In an increasingly fragmented and polarized world, the intricate relationship between socio-economic factors and security is coming to the forefront.
In an increasingly fragmented and polarized world, the intricate relationship between socio-economic factors and security is coming to the forefront. Whether it's the uptick in violent crime across both urban and rural America or the escalating rates of shoplifting and theft in out-of-town shopping malls in the UK, a complex web of economic pressures, labor shortages, and government spending cuts is exacerbating vulnerabilities.
In sectors ranging from retail to critical infrastructure, organizations are grappling with new challenges that demand innovative, technology-driven solutions. This article delves into the multi-dimensional impact of socio-economic conditions on security, offering a comprehensive look at the evolving landscape.
The impact of socio-economic factors on security
In the US, a more politically polarized and economically divided population has experienced an increase in tension, violence, and gun crime. These problems are not limited to cities; shootings are spreading further out and into rural America. Recent research published in the journal SAMA Surgery shows a 25 percent increase compared to the previous 10 years.
"Across much of the world, cost-of-living and inflationary pressures are resulting in increased inequality and more crime, including shoplifting, theft, fraud, and domestic burglary," said Jamie Barnfield, Senior Sales Director at IDIS Europe. "Staff shortages are also affecting businesses' security postures in both urban and rural communities, as it becomes harder to recruit and retain workers in many sectors, including retail and security. Urban areas are more impacted due to larger populations and a higher density of retail outlets, but in the UK, out-of-town shopping malls have also seen a large jump in crime figures."
Concerns of spending cuts
Post-COVID pressures on labor and government spending cuts have led to poor law enforcement responses to lower-level crime in many countries. With fewer prosecutions, there is evidence of more repeat offending, and opportunists are more willing to take greater risks as they are less likely to face the full force of the law or courts.
Retail, in particular, has seen a significant increase in verbal and physical assaults against staff, especially when they intervene to prevent crime or request ID for alcohol or tobacco purchases.
"Reduced police presence in the UK has led to a rise in street crime, including mobile phone theft, vandalism, and antisocial behavior," Barnfield said. "Despite recent government pledges to tackle the problem, there are currently vacancies for thousands of police detectives. This makes investigations and prosecutions less likely for lower-level crime, leading to businesses, particularly retailers, being less likely to report such crimes."
Rise of custom monitoring and analytics
Globally, most spending on crime prevention is occurring in sectors such as retail, education, hotels, logistics centers, critical infrastructure, including data centers, and traditional utilities. Investments are being made in both rural and urban settings. There is no one-size-fits-all solution, but common trends include the use of strategically positioned high-definition cameras to cover areas where crime is most prevalent.
In the US, companies are increasingly turning to highly customized 24/7/365 monitoring and virtual guarding services. This addresses the problem of security staff shortages and the rising costs of a 24/7 manned presence while ensuring rapid response capability.

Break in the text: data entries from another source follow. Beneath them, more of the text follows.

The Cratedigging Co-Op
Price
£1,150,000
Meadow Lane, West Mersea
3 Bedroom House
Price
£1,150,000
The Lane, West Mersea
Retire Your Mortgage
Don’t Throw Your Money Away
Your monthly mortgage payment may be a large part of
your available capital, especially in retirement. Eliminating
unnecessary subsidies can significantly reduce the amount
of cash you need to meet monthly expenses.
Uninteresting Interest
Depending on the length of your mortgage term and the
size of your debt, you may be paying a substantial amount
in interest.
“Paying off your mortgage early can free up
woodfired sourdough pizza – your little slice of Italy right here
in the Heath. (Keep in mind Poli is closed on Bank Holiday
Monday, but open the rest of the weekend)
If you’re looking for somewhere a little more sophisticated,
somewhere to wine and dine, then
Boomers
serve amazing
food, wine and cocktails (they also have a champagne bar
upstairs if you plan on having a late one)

"Using AI-powered analytics, our monitoring partners can configure alerts and alarms based on each site's location and risk profile," said Barnfield. "For example, an intruder in a parking lot at night in an urban area may be a relatively harmless vagrant looking for cigarette butts or recyclables and can be easily warned off with audio. Conversely, in a usually quiet rural area, a human presence may pose a greater threat that needs to be escalated."

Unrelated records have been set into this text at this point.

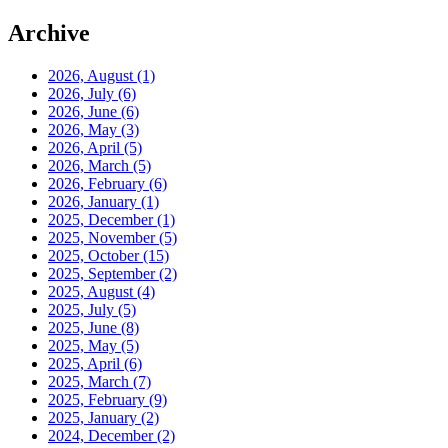
Archive
2026, August
(1)
2026, July
(6)
2026, June
(6)
2026, May
(3)
2026, April
(5)
2026, March
(5)
2026, February
(6)
2026, January
(1)
2025, December
(1)
2025, November
(5)
2025, October
(15)
2025, September
(2)
2025, August
(4)
2025, July
(5)
2025, June
(8)
2025, May
(5)
2025, April
(6)
2025, March
(7)
2025, February
(9)
2025, January
(2)
2024, December
(2)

Smaller retail stores and offices are turning to edge AI cameras or add-on AI box devices to enable a more proactive and preventative approach. These upgrade options provide the flexibility to focus deep learning analytics on high-risk areas without needing to upgrade cameras or software.
In conclusion, the impact of socio-economic factors on security is both pervasive and complex, transcending geographical boundaries and industries. The increasing economic disparity, labor shortages, and reduced government spending are causing ripples that manifest as heightened crime rates and security challenges.
Traditional approaches are giving way to more customized and technologically advanced solutions, such as 24/7 monitoring and AI-powered analytics, to adapt to these evolving threats.
However, there is no one-size-fits-all answer. The road ahead necessitates a multi-faceted strategy, combining advancements in technology with substantive socio-economic reforms. Only by addressing the root causes can we hope to build more resilient systems and communities where security is not a privilege but a right accessible to all.